The project feels well-rounded because you’re thinking about it at every level, whether it’s the music, the performance, the concepts, and the visuals.


I think of it like a world. Everything is building that world: the performance, the characters, all the props that we use, all the visuals.


My past experience with film and fashion and working at Sephora…all of these random things I’ve done throughout my life have helped in this project, being able to use those skills.


Can you talk more about the live performance?


Our live performance is an extension of the feeling of the songs. We try to bring in props. I try to loosely choreograph things. The choreography is more free-form. I have moves that I do in front of my mirror at home and end up repeating those moves on stage.


I love performing live. It definitely doesn't come easy for me. I feel really shy. Music has pushed me to become more confident. Every time I go on stage, I feel like I'm getting a little stronger.


You’re exercising a muscle. I know that you DJ as well. What role does nightlife play in your life?
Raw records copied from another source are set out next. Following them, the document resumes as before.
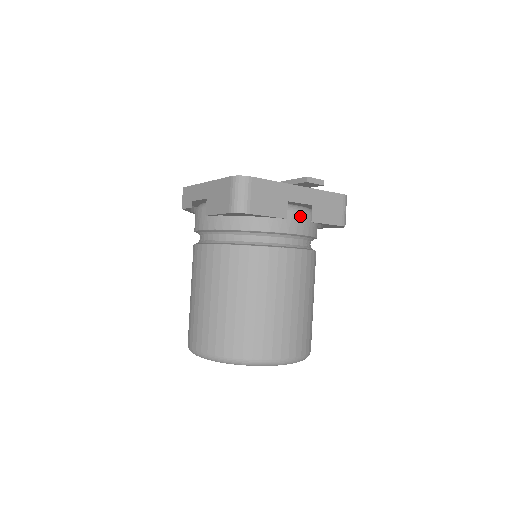
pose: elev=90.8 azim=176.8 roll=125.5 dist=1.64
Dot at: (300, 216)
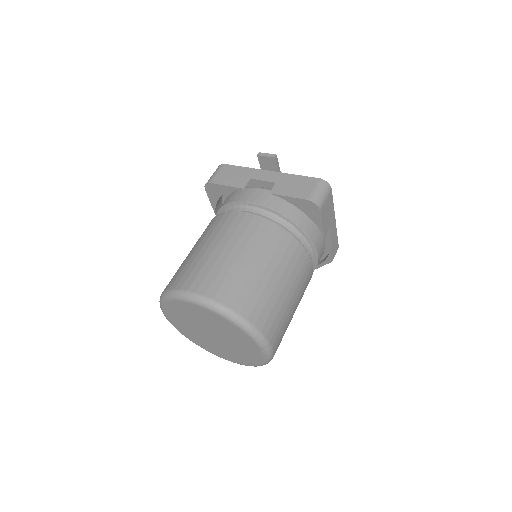
Dot at: (264, 192)
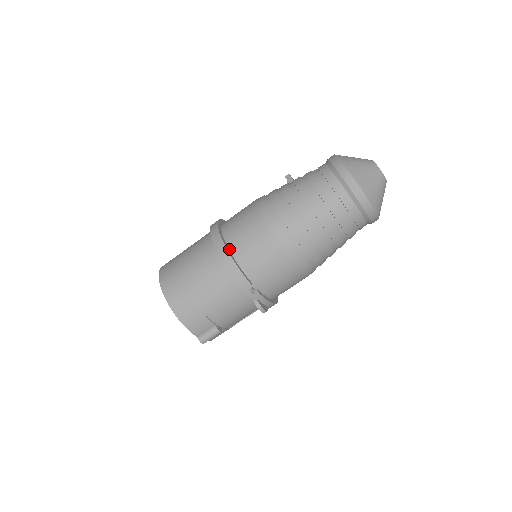
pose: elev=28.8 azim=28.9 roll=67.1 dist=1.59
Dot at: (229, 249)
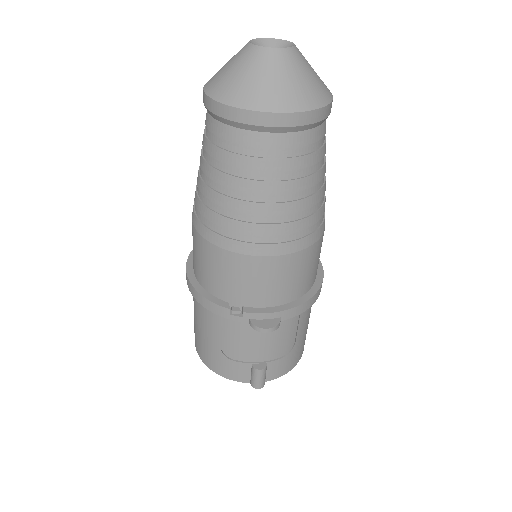
Dot at: (195, 277)
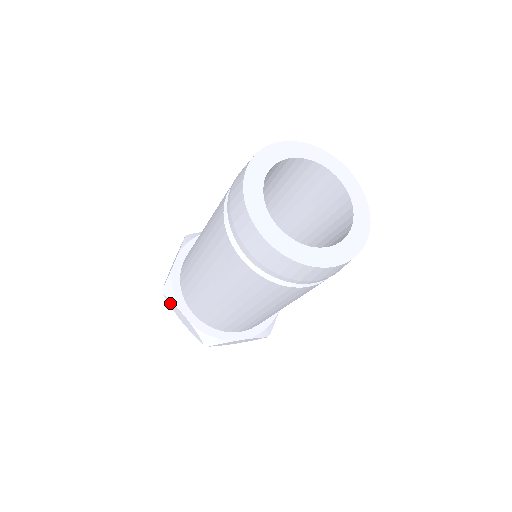
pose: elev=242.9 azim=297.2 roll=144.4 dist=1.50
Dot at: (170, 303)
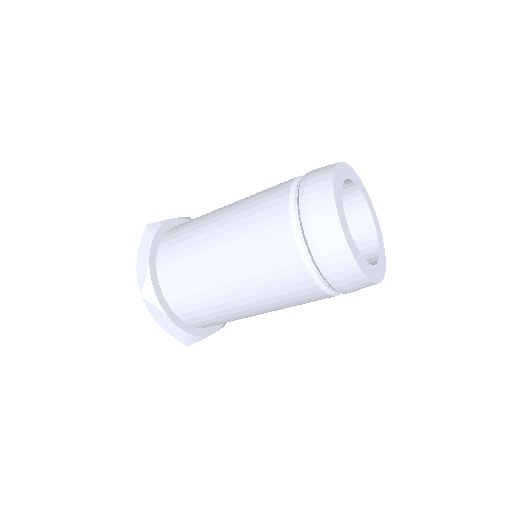
Dot at: (150, 307)
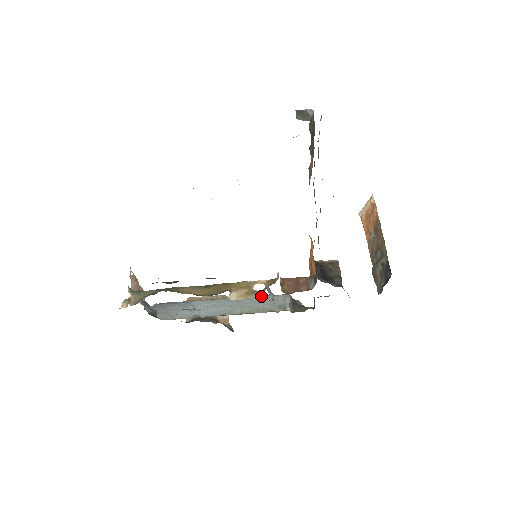
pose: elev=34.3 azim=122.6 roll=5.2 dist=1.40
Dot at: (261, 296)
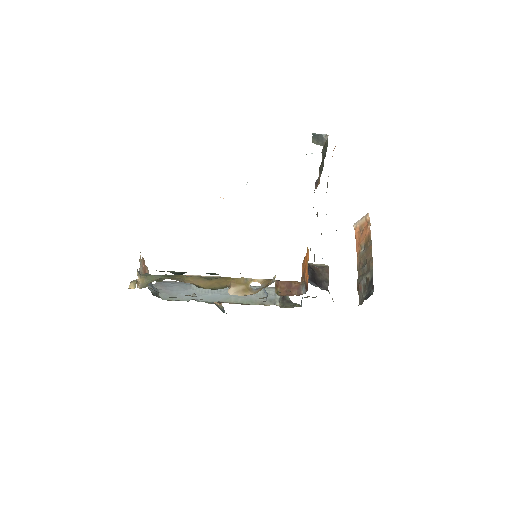
Dot at: (254, 287)
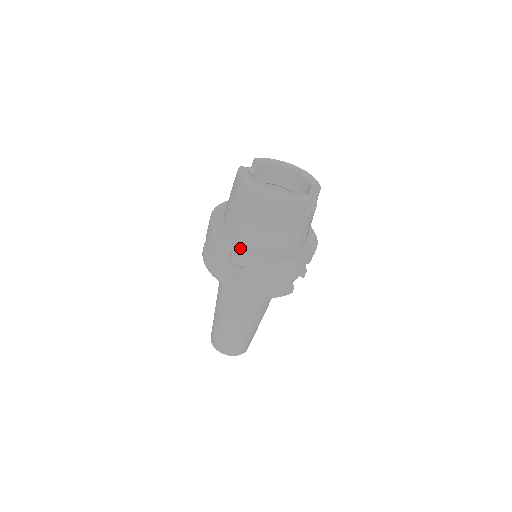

I feel like I live two lives – my day-job life and my night life.


I've been having so much fun DJing. I started DJing through this trip that I planned with some friends upstate. Ezra had a set of CDJs, and we didn’t know how to work it. Me and my friend Charlie Baker got super into them. We were entranced and stayed up until two in the morning, just messing around with them and having so much fun. Charlie was like, “I just met this guy who has a bar. We should set up a night there and DJ and have our friends come.” We set a date a couple of weeks after the trip, and that’s how we started this monthly party called We Take Manhattan.


I love how much of a self-starter you are. You're like, “I'll figure it out.”


That’s my motto. I spent a lot of time being scared of things and not doing things because I was scared of failing or messing up. Since I started making music, I've been doing everything that scares me.


Are you working on new music right now? Where are you in that process?


We’re still deciding on whether to release an EP or an album. We have five songs that are finished, and we just released the first single, “Decision of a Flower,” on October 13.